The Institute will foster a research and teaching exchange programme between the two institutions of higher learning. The Institute, which was inaugurated at UJ’s Institute for Pan-African Thought and Conversation (IPATC), is a culmination of a Memorandum of Agreement (MoA) between the two universities that was signed in March 2017.
The flagship programme of this historical Institute is the establishment of a joint Master’s in Global African Affairs, focusing on the emerging role of Global Africa in the 21st Century. Both parties agreed to establish the Institute by appointing Directors in Johannesburg and Barbados to manage the entities; disseminate its work; and identify and support scholars to implement the tasks.
This special 10-year agreement has been hailed as a milestone that will see the two universities cementing a relationship on advancing academic African affairs and their global themes.
During the launch at UJ on 5 November 2018, Prof Tshilidzi Marwala, UJ Vice-Chancellor and Principal, chaired a panel discussion during the UJ launch on “Global Africa in the Post-Apartheid Era”. Other prominent speakers included Prof Alan Cobley, Pro-Vice-Chancellor of the University of the West Indies; Her Excellency Ms Angella Comfort, Jamaica’s High Commissioner to South Africa; Prof Arthur Mutambara, Former Deputy Prime Minister of Zimbabwe; Prof Shahana Rasool, Head of The Department of Social Work, at the UJ; and Prof Adekeye Adebajo, Director, Institute for Pan-African Thought and Conversation, UJ.
Prof Marwala and Prof Cobley shared common interests during the launch, which included a panel discussion on “Global Africa in the Post-Apartheid Era”. Prof Marwala said: “We take this relationship extremely seriously. UJ does not normally sign MoAs of more than five years. However, this was a special agreement because it addresses special issues.
“We will launch a course in the Humanities to advance decolonisation for a joint Master’s degree addressing Pan-African Thought Scholarship, conflict resolution, black popular culture, economic development, just to mention a few. We look forward to having a fruitful mutual relationship with the University of the West Indies.”
Prof Cobley concurred:  “At a time in our historical development when The University of the West Indies is expanding its global footprint and solidifying its global ranking, the establishment of the UJ-UWI Institute for Global African Affairs marks another significant step. I must say that this is a particularly exciting moment.”
Prof Arthur Mutambara said entrepreneurship, technology, and efficient governance all rest on education. Therefore, the launch of this institute has the global good for Pan-Africanism.”
The highlight of the event was the unveiling of the plaque at the entrance of IPATC offices in Moseley Street, Auckland Park.
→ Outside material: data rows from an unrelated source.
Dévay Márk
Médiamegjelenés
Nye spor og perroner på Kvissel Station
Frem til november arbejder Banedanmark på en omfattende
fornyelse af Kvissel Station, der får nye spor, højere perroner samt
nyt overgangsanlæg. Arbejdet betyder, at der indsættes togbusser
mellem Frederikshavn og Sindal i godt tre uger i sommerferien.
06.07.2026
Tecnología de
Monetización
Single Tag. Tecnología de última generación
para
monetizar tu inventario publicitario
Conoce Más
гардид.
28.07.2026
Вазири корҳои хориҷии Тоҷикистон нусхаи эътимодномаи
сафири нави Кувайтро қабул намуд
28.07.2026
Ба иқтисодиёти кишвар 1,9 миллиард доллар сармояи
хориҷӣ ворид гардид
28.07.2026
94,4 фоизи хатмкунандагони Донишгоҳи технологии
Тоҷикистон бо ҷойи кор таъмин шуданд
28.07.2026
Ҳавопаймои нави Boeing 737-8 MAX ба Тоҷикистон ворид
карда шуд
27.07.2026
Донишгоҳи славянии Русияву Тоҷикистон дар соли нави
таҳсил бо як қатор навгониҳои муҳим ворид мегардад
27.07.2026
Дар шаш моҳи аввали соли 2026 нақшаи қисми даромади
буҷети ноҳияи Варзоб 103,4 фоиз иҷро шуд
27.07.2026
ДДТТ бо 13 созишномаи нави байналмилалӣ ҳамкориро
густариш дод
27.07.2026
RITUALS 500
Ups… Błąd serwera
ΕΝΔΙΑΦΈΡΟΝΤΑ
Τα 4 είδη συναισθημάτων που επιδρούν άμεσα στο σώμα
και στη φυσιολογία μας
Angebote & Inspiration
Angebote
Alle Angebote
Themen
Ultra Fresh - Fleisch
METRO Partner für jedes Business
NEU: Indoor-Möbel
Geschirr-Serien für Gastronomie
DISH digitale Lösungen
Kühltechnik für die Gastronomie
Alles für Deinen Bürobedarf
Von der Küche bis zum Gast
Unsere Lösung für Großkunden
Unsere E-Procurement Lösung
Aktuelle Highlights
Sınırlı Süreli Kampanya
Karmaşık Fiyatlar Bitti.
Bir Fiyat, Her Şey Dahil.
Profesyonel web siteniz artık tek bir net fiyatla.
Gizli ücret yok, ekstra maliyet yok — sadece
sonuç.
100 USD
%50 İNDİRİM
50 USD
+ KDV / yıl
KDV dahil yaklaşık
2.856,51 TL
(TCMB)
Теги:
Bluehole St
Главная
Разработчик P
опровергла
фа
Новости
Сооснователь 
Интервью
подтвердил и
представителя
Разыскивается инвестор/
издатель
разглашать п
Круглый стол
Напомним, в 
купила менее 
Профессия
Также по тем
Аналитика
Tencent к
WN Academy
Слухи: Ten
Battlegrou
Later this month, 26 November 2018, a delegation of UJ will travel to the UWI, which will launch the Institute for Global African Affairs at its Cave Hill Campus in Barbados.
“While Africa’s one billion people and its Diaspora’s 134 million citizens in the Caribbean, the Americas, Europe, and across ‘Global Africa’ are still on a painful quest to reverse the colonial legacy and achieve peace and democratic governance, the continent has recorded some success in the socio-economic, political and cultures realms,” said Prof Adebajo at the launch.
“Africa must therefore rebuild bridges with its Diaspora, and the establishment of this Institute for Global Africa Affairs with the University of the West Indies is a civil society contribution to these efforts, in contrast to the sterile intergovernmental AU efforts to declare a ‘sixth region’ that is totally devoid of substance,” he added.